2. 4. 3. Le développement du sens de responsabilité chez les apprenants

A un moment donné, l’apprenante protagoniste a entamé elle-même trois questions consécutives sans attendre les instructions de la part de l’enseignant, ayant pressenti les moments où il fallait passer à la question suivante. Elle était en train de s’approprier petit à petit les facultés de diriger un dialogue pédagogique. Bien que, fidèle au contrat didactique et ressentant sa grande part de responsabilité pour un bon déroulement de l’activité en cours, l’enseignant s’empressait toujours de la soutenir par ses mhm, de même qu’il restait le dirigeant privilégié du polylogue à cette étape, y compris l’évaluation de la réponse:

105A2: pourquoi leur a-t-il dicté un message à l'adresse de leurs parents ?
106E   : <INT>mhm </INT>
107A2: Marina
108A8: <elle toussote> jusque-là un abîme séparait les z- les parents d'élèves de leurs professeurs == peut-être↓
109E   : peut-être↓
110A8: il a dicté un message à l'adresse de leurs parents pour les parents étaient au cours de des
111E   : <INT> pour que pour que les parents ou pour que les parents soient soient au courant</INT>
112A8: au courant des notes et de la conduite de leur enfant
113E   : <INT>mhm </INT>
114A8: des ^enfants
115E   : mhm peut-être comme ça mhm <…>.’

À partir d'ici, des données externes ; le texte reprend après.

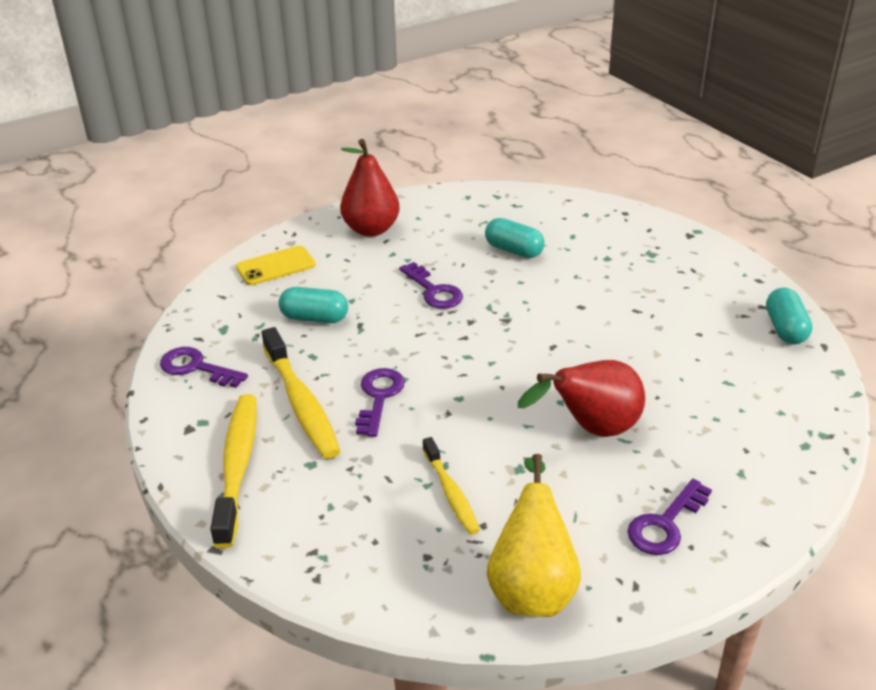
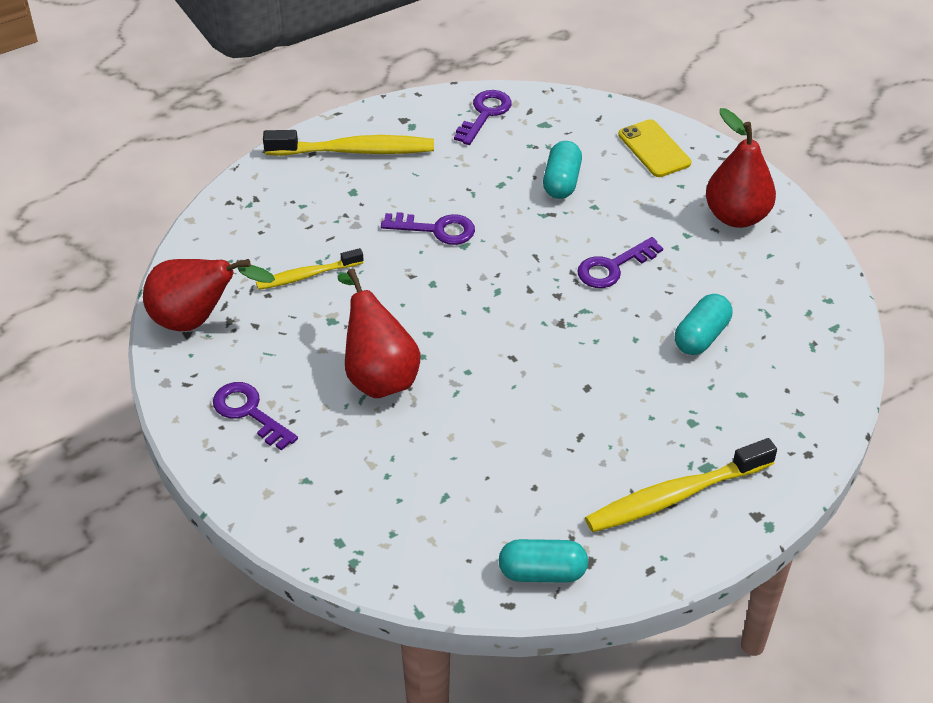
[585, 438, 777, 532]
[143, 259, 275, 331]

L’apprenante A8 a finit sa phrase par un peut-être (108A8). Nous le considérons comme un appel implicite adressé à son professeur: la jeune fille avait besoin d’être rassurée au sujet de la justesse de sa parole. Ce dernier ne voulait pas la décourager et a accepté le début de sa réponse, en reprenant en écho son peut-être. L’énoncé suivant de l’étudiante ne pouvait pas être parfaitement compris sans la correction grammaticale que l’enseignant s’est chargé d’effectuer immédiatement. Il a juste repris la partie à corriger, en insistant intonativement sur les passages rectifiés, qu’il a répétés deux fois, afin que chacun, y compris la jeune fille elle-même saisisse bien la nature de corrections. Il s’est explicitement focalisé sur le code, tout en tenant compte du niveau des apprenants et de l’activité en cours: il n’est jamais entré dans des explications grammaticales, pour ne pas endommager le sens du message et ne pas briser une ambiance communicative très fragile. En même temps, l’enseignant était conscient que le mode de subjonctif avait été juste un peu abordé en première année (sans évoquer l’école secondaire où le niveau d’apprentissage de FLE reste souvent bien approximatif) et qu’il serait étudié plus en détails plus tard, lors du cursus de grammaire française. Malheureusement, l’étudiante n’a repris que la fin de la phrase corrigée - ne contenant pas de phénomène grammatical « problématique » - et donc on ne pouvait pas être sûr que cette première l’eût compris. L’enseignant a néanmoins accepté sa manifestation. De son côté, l’étudiante a décidé sur-le-champ d’effectuer une petite autcorrection: elle a remplacé leur enfant par des enfants, en mettant en relief le pluriel du mot. Bien sûr, l’idéal serait de dire de leurs enfants, mais déjà cette rectification prouve que la jeune fille réfléchit sur ce qu’elle dit et qu’elle possède des bases grammaticales indispensables pour construire ses phrases personnelles dans le cadre du sujet étudié. Elle essaie de produire des constructions à subordination.

L’enseignant a d’abord évalué la réponse de l’apprenante d’une façon évasive, en reprenant son propre peut-être, pour ensuite l’accepter sans condition (115E).

Nous voyons que la manière formatrice d’évaluation du professeur examiné par nous fait se développer chez ses apprenants un sens de responsabilité, en les amenant progressivement vers l’acquisition de la faculté de l’autoévaluation et par conséquent vers une expression de plus en plus libre et spontanée.408

Notes
408.

Cf: MEHANNA G.,« La Culture de l’évaluation… », op. cité, p.p.30-31.